_Excerpt_
+++++

Posted on November 5, 2015
After 2014 was marked by an unprecedented visit to China by a president of São Tomé and Príncipe, the archipelago will now receive a huge Chinese investment in order to become the “Dubai of Africa.”
The deep-water port costing an estimated US$800 million and whose construction was awarded to a Chinese group was presented in October by the government of São Tomé and Príncipe to investors in London, where the Prime Minister Trovoada in an interview with the Independent on Sunday, defended the archipelago’s “business plan”.
“What China is offering in a deal like this is a loan, not a donation. What we have is a technically capable Chinese company that has engaged. It’s a business arrangement, not a political one,” said the head of the government of São Tomé.
The China Harbour Engineering Company (CHEC) will co-finance the construction of the port, with at least US$120 million. The government describes the new port as a “world-class infrastructure to serve the logistics needs of the Gulf of Guinea.”
The first deep-water port on the archipelago will be built in the Fernão Dias area, Lobata district, 12 kilometres from the capital, and should become operational in 2019.
The Prime Minister of São Tomé told the Independent on Sunday that São Tomé had the goal of being the “Dubai of Africa,” a “services platform” that takes advantage of its geographical proximity to some of the largest economies in the continent.

+++++

_Study material_

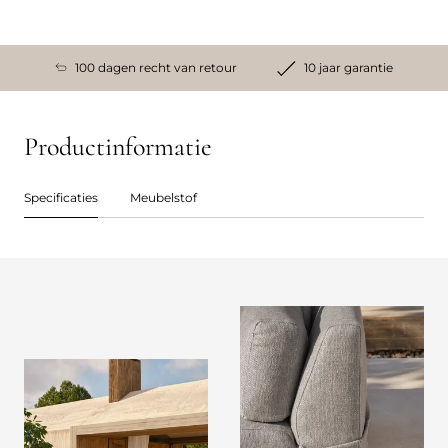
100 dagen recht van retour
10 jaar garantie
Productinformatie
Specificaties
Meubelstof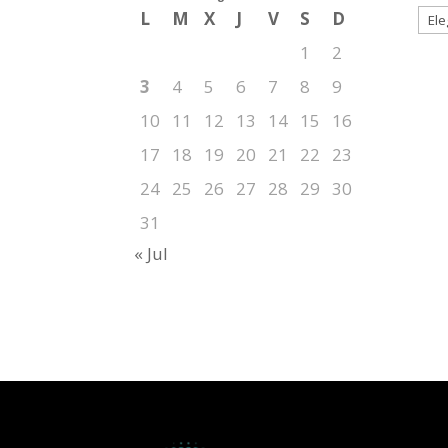
L
M
X
J
V
S
D
1
2
3
4
5
6
7
8
9
10
11
12
13
14
15
16
17
18
19
20
21
22
23
24
25
26
27
28
29
30
31
« Jul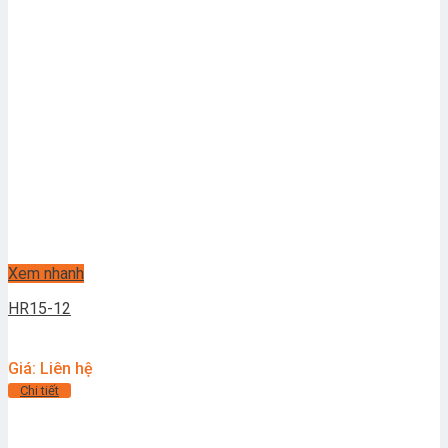
Xem nhanh
HR15-12
Giá: Liên hệ
Chi tiết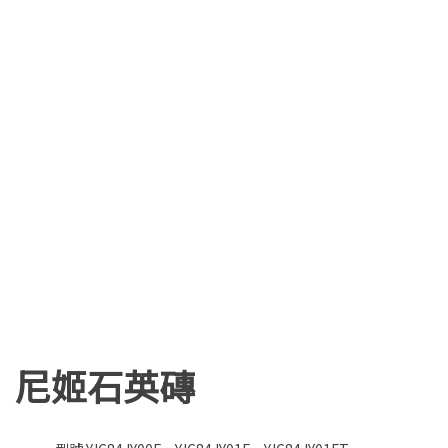
尼姬石英磚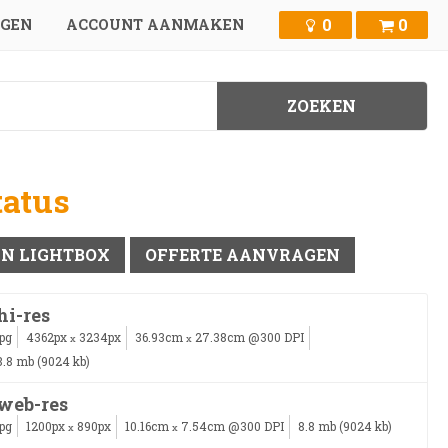
0
0
GGEN
ACCOUNT AANMAKEN
tatus
IN LIGHTBOX
OFFERTE AANVRAGEN
hi-res
jpg
4362px
3234px
36.93cm
27.38cm @300 DPI
x
x
8.8 mb (9024 kb)
web-res
jpg
1200px
890px
10.16cm
7.54cm @300 DPI
8.8 mb (9024 kb)
x
x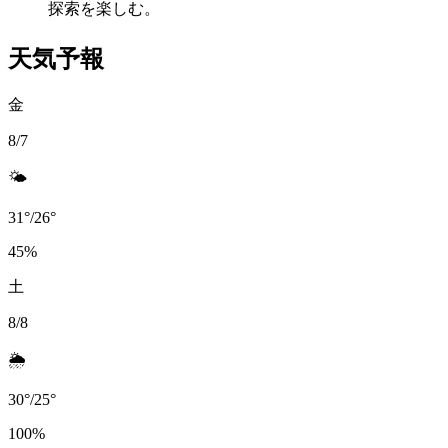
探索を楽しむ。
天気予報
金
8/7
🌤️
31
°
/
26
°
45
%
土
8/8
🌦️
30
°
/
25
°
100
%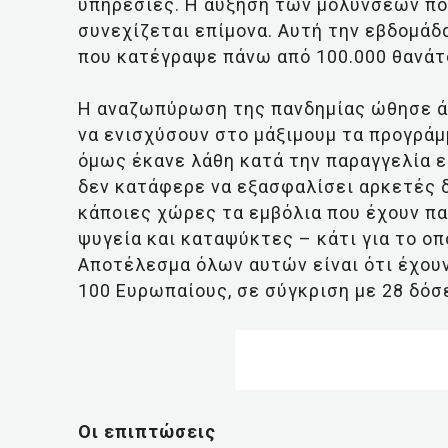
υπηρεσίες. Η αύξηση των μολύνσεων που
συνεχίζεται επίμονα. Αυτή την εβδομάδα
που κατέγραψε πάνω από 100.000 θανάτ
Η αναζωπύρωση της πανδημίας ώθησε άλ
να ενισχύσουν στο μάξιμουμ τα προγρά
όμως έκανε λάθη κατά την παραγγελία ε
δεν κατάφερε να εξασφαλίσει αρκετές δ
κάποιες χώρες τα εμβόλια που έχουν π
ψυγεία και καταψύκτες – κάτι για το οπ
Αποτέλεσμα όλων αυτών είναι ότι έχουν
100 Ευρωπαίους, σε σύγκριση με 28 δόσε
Οι επιπτώσεις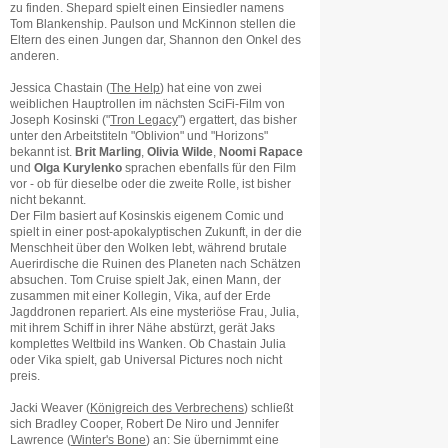
zu finden. Shepard spielt einen Einsiedler namens
Tom Blankenship. Paulson und McKinnon stellen die
Eltern des einen Jungen dar, Shannon den Onkel des
anderen.
Jessica Chastain (
The Help
) hat eine von zwei
weiblichen Hauptrollen im nächsten SciFi-Film von
Joseph Kosinski ("
Tron Legacy
") ergattert, das bisher
unter den Arbeitstiteln "Oblivion" und "Horizons"
bekannt ist.
Brit Marling
,
Olivia Wilde
,
Noomi Rapace
und
Olga Kurylenko
sprachen ebenfalls für den Film
vor - ob für dieselbe oder die zweite Rolle, ist bisher
nicht bekannt.
Der Film basiert auf Kosinskis eigenem Comic und
spielt in einer post-apokalyptischen Zukunft, in der die
Menschheit über den Wolken lebt, während brutale
Auerirdische die Ruinen des Planeten nach Schätzen
absuchen. Tom Cruise spielt Jak, einen Mann, der
zusammen mit einer Kollegin, Vika, auf der Erde
Jagddronen repariert. Als eine mysteriöse Frau, Julia,
mit ihrem Schiff in ihrer Nähe abstürzt, gerät Jaks
komplettes Weltbild ins Wanken. Ob Chastain Julia
oder Vika spielt, gab Universal Pictures noch nicht
preis.
Jacki Weaver (
Königreich des Verbrechens
) schließt
sich Bradley Cooper, Robert De Niro und Jennifer
Lawrence (
Winter's Bone
) an: Sie übernimmt eine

+++++

_Work instructions_
(a) Answer these questions from the article on São Tomé's deep-water port, one line per answer, marked the same way:
(i) What is the estimated cost of the port?
(ii) Which company will co-finance its construction, and with at least how much?
(iii) In which area and district will the port be built?
(b) List every year written as a number in the article on São Tomé's deep-water port.
(c) Continue the article on São Tomé's deep-water port from its final sentence.

_Expected results_
(a)
(i) An estimated US$800 million.
(ii) The China Harbour Engineering Company (CHEC), with at least US$120 million.
(iii) The Fernão Dias area, in Lobata district.

(b) 2015, 2014, 2019

(c)
Last year, the relationship between China and São Tomé and Príncipe became less distant with the visit of Manuel Pinto da Costa, the first by a President of São Tomé to China in almost twenty years, despite being in a private capacity.
Also last year, Chinese company Guangxi Hydroelectric Construction Bureau started construction of a housing development on the island of São Tomé, a self-funded scheme worth an expected US$300 million.
To be built between the capital of São Tomé and Príncipe and the Lobata district in an area of 214 hectares, the new development will have just over 100 houses as well as supermarkets, schools, kindergartens and a hospital.
Part of the “Expu Conga” project designed by the Ministry of Public Works of Sao Tome and Principe, the new development will also have buildings for the diplomatic corps accredited in the archipelago as well as various facilities with a maximum of seven floors for public administration services, including tourist, shopping, culture, sports and leisure areas.
In addition to building the new development from scratch, the contract also includes upgrading of the present city of São Tomé, built in the 1950s by the then Portuguese colonial administration.